* [YOUR INSTRUCTIONS] Pick up the post below about storing table data as empty S3 objects and continue it after its final sentence.

Random Musing: Bluring the Line Between Storage and Database?

As food for thought…

If you had a table `items`

  • itemId char(40),
  • itemName varchar(128),

Another table `tags`

  • tagId char(40),
  • tagName char(40),

And a third table `owners`

  • ownerId char(40),
  • ownerUsername char(40),
  • ownerPassword varchar(128),

It would theoretically be possible to have an S3 bucket ItemsToTags inside which you put empty objects named (ownerId)-(itemId)-(tagId). And a TagsToItems S3 bucket inside which you put empty objects named (ownerIf)-(tagId)-(itemId), it would then be possible to use the Listing Keys Hierarchically using Prefix and Delimiter method of accessing your S3 buckets to quickly determine what items belong to a tag for an owner, and what tags belong to an tag for an owner. You would be taking advantage of the fact that that There is no limit to the number of objects that one bucket can hold, and no impact on performance when using many buckets versus just a few buckets. You could reasonably store all of your objects in a single bucket, or organize them across several different buckets. (both the above links are to quotes taken directly from the S3 API docs provided by amazon themselves)

* [DATA SUPPLIED]
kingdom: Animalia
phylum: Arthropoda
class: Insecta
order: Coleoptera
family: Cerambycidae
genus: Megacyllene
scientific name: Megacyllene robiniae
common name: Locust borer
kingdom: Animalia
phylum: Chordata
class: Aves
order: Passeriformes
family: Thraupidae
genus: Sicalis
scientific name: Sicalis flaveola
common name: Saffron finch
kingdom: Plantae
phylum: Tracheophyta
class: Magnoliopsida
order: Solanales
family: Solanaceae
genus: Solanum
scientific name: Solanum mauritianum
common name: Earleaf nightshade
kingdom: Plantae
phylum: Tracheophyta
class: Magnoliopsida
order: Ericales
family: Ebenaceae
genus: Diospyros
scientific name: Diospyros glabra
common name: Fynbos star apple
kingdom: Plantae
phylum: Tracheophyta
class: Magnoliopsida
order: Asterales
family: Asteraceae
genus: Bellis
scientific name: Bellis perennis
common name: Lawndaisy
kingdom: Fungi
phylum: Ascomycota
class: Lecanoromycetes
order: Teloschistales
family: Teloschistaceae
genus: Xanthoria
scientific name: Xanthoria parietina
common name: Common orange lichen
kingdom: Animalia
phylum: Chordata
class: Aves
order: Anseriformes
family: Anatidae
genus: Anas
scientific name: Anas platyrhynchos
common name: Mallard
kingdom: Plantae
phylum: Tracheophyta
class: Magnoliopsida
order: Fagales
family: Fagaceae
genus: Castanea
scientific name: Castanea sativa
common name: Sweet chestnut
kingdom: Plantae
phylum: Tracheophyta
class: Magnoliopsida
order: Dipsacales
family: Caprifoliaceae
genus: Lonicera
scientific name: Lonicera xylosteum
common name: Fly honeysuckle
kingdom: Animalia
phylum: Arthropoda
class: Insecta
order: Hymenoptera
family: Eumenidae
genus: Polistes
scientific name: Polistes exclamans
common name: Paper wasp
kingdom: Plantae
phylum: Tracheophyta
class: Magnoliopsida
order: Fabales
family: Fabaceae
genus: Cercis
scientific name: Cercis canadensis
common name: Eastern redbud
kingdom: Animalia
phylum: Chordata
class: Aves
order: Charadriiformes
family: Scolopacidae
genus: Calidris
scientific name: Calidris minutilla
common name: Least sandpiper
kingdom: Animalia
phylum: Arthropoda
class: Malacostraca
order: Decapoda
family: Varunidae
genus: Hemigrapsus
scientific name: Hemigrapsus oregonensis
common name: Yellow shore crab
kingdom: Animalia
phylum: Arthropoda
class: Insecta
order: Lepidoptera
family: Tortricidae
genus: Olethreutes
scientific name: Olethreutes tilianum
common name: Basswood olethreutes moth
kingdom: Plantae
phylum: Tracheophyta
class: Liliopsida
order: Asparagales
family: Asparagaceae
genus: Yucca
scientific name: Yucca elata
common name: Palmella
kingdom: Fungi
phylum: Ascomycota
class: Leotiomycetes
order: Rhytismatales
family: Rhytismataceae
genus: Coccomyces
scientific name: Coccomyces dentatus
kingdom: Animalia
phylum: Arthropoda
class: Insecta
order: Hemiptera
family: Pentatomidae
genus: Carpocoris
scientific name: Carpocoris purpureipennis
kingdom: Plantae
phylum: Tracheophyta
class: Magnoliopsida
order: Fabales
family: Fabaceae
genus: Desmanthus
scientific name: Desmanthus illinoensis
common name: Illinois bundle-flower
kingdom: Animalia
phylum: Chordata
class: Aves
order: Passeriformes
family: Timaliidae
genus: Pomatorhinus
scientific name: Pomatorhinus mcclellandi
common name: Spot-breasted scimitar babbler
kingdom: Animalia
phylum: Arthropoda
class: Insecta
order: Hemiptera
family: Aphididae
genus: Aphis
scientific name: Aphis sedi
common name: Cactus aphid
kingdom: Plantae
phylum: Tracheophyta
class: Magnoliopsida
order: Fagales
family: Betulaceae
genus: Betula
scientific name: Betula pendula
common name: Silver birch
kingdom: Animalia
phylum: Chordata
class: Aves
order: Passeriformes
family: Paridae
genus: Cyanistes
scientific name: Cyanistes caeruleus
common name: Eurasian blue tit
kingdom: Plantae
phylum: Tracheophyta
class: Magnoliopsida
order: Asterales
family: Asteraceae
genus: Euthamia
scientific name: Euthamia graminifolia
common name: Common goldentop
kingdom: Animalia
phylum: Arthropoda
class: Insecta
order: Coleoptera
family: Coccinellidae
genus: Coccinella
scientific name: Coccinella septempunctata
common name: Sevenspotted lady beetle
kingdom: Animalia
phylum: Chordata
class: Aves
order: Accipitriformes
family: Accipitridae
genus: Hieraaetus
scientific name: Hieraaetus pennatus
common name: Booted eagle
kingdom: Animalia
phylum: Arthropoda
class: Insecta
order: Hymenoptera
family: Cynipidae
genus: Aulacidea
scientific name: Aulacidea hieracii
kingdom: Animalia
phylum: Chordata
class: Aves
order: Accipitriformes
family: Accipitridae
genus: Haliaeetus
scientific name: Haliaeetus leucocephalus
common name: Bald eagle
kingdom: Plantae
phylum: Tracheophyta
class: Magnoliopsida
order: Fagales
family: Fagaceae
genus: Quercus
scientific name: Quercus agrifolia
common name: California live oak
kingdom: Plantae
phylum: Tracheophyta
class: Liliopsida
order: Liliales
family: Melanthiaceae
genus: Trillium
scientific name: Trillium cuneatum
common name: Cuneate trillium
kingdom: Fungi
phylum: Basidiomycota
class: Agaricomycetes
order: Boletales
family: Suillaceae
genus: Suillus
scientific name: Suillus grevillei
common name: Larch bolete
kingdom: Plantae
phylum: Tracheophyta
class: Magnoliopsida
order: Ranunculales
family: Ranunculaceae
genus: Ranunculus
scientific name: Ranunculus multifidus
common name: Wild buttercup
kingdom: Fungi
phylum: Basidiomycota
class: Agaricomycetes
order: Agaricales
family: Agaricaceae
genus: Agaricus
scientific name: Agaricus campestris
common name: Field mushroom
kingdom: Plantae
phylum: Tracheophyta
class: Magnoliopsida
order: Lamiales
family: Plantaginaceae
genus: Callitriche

* [OUTPUT FOR THIS EXERCISE]
Using this method it would be possible, I think, to use the S3 datastore in a VERY cheap manner and avoid having to deal with the massive cost of maintaining these kinds of indexes in a RDBMS or on your own filesystems… Interesting. And since the data could be *anything* and you have, by default you have a many to many relationship here you could theoretically store *anything* and sort by tags…

Granted to find a tag related to multiple items you would have to make multiple requests, and weed out the diffs. but. if you’re only talking on the order of 2 or 3 tages per piece of data… it might just be feasible..

Now… Throw in an EC2 front end, and a SQS interface… interesting…

Makes me wonder what the cost and speed would be (if it would be an acceptable tradeoff for not having to maintain a massive database cluster)

Disclaimer: this is a random musing. I’m not advising that anybody actually do this…

Where should AmazonAWS go next?

We have SQS, we have S3, and we have EC2, so what next from the Amazon AWS team?.

There is really only one piece of the puzzle missing… And its a piece that has a lot of people griping. I have a strong hunch that Amazon is working on the problem, because I have a strong hunch that it is (or was) one of their major hurdles. And that problem is the database service.

How do you provide an easy to use interface to relational lookup-able storage? How do you make it universal? How do you make it secure? How do you make it FAST?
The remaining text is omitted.